App/gateway/router/auth code must not import:

```python
from store.repositories.db import DbRunRepository
from store.repositories.models import Run
from store.persistence.base_model import MappedBase
```

Routers must not:

- create SQLAlchemy engines
- create SQLAlchemy sessions directly
- call storage DB repository classes directly
- commit/rollback storage transactions directly unless explicitly scoped by an infra adapter
- depend on storage SQLAlchemy model classes

Storage package code must not import:

```python
import app.gateway
import app.infra
import deerflow.runtime
```

The dependency direction is:

```text
app/gateway -> app.infra.storage -> packages/storage contracts/factories -> packages/storage db implementations
```

The reverse direction is forbidden.

## Checkpointer Compatibility

The storage persistence bundle initializes the LangGraph checkpointer alongside application data persistence.

Backend-specific notes:

- SQLite uses `langgraph-checkpoint-sqlite`.
- PostgreSQL uses `langgraph-checkpoint-postgres` and requires a string `postgresql://...` connection URL.
- MySQL uses `langgraph-checkpoint-mysql` and requires a string MySQL connection URL.

SQLAlchemy may use async driver URLs such as `postgresql+asyncpg://...` or `mysql+aiomysql://...`, but LangGraph checkpointer constructors expect plain string connection URLs.

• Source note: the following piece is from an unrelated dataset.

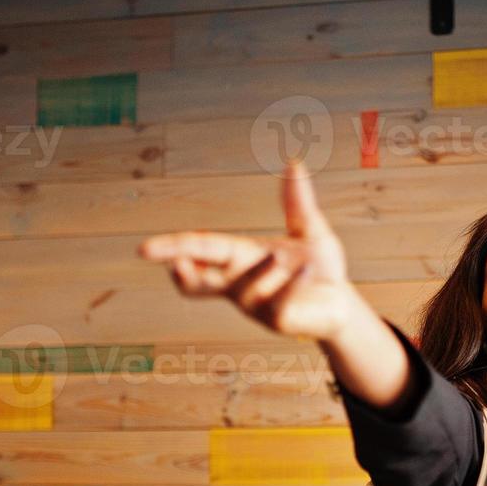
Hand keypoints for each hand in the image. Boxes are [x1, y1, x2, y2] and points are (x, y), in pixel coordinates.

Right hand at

This conversion belongs inside the storage driver implementation.

## JSON Metadata Filtering

Thread metadata search supports dialect-aware JSON filtering through `store.persistence.json_compat`.

The matcher supports:

- `None`
- `bool`
- `int`
- `float`
- `str`

It rejects:

- unsafe keys
- nested JSON path expressions
- dict/list values
- integers outside signed 64-bit range

This prevents SQL/JSON path injection, avoids compiled-cache type drift, and preserves type semantics such as `True != 1` and explicit JSON `null` not matching a missing key.

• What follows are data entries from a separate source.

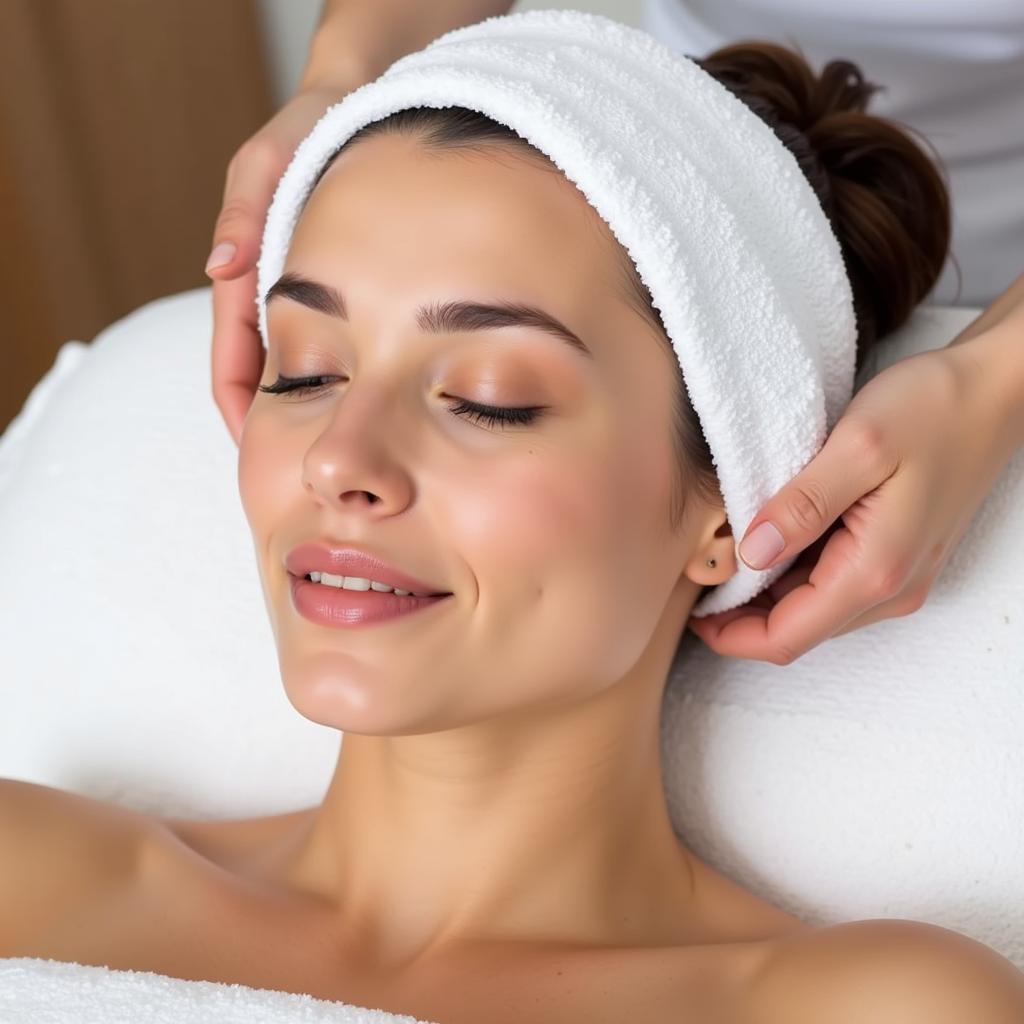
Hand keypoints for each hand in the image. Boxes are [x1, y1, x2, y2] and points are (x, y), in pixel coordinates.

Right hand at [206, 84, 360, 445]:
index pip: (233, 361)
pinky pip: (330, 348)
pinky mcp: (334, 292)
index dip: (242, 408)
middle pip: (264, 379)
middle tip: (301, 469)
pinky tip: (365, 404)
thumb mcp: (271, 159)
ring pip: (300, 371)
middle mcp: (270, 296)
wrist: (355, 108)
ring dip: (308, 409)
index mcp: (247, 276)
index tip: (259, 448)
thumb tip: (220, 265)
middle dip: (275, 425)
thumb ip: (246, 209)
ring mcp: (300, 298)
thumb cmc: (310, 127)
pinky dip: (338, 379)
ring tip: (335, 452)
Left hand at [686, 322, 1021, 664]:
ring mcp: (900, 578)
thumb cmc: (934, 408)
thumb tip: (751, 552)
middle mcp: (891, 590)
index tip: (690, 612)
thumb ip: (801, 505)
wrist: (997, 391)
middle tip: (699, 577)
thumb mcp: (858, 446)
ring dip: (766, 599)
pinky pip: (834, 587)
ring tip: (724, 556)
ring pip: (814, 612)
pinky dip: (794, 577)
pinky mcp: (899, 559)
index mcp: (874, 571)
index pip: (786, 637)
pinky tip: (770, 541)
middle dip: (742, 618)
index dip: (730, 635)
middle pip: (798, 632)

## Step-by-Step Implementation Plan

### Step 1: Introduce Storage Package Foundation

- Add `backend/packages/storage`.
- Add storage config models.
- Add `AppPersistence`.
- Add SQLite/PostgreSQL/MySQL persistence drivers.
- Add repository contracts, models, DB implementations, and factory helpers.
- Add package dependency wiring.
- Exclude cron persistence.

### Step 2: Harden Storage Backend Compatibility

- Validate SQLite setup and repository behavior.
- Validate PostgreSQL and MySQL with local E2E tests.
- Fix checkpointer connection-string compatibility.
- Fix PostgreSQL locking and aggregation differences.
- Add dialect-aware JSON metadata filtering.

### Step 3: Add App Infra Adapters

- Add `backend/app/infra/storage`.
- Implement app-facing repositories that own session lifecycle.
- Keep storage contracts as the only data access boundary.
- Add legacy compatibility adapters for existing app/gateway method shapes.
- Keep app/gateway imports out of `packages/storage`.

### Step 4: Switch FastAPI Runtime Injection

- Initialize storage persistence in FastAPI startup/lifespan.
- Attach `persistence`, `checkpointer`, and `session_factory` to `app.state`.
- Preserve existing external state names:
  - `run_store`
  - `feedback_repo`
  - `thread_store`
  - `run_event_store`
  - `checkpointer`
  - `session_factory`
- Start with user/auth provider construction, then migrate run/thread/feedback/run_event.

### Step 5: Router and Auth Compatibility

- Ensure routers consume app-facing adapters, not storage DB classes.
- Ensure auth providers depend on user repository contracts.
- Keep router response shapes unchanged.
- Add focused auth/admin/router regression tests.

### Step 6: Cleanup Legacy Persistence

- Compare old persistence usage after app/gateway migration.
- Remove unused old repository implementations only after all call sites move.
- Keep compatibility shims only where needed for a transition window.
- Delete memory backend paths from storage-owned durable persistence.

## Testing Strategy

Unit tests should cover:

- config parsing
- persistence setup
- table creation
- repository CRUD/query behavior
- typed JSON metadata filtering
- dialect SQL compilation
- cron exclusion

E2E tests should cover:

- SQLite persistence setup
- PostgreSQL temporary database setup
- MySQL temporary database setup
- repository contract behavior across all supported SQL backends
- JSON/Unicode round trip
- rollback behavior
- persistence close/cleanup

E2E tests may remain local-only if CI does not provide PostgreSQL/MySQL services.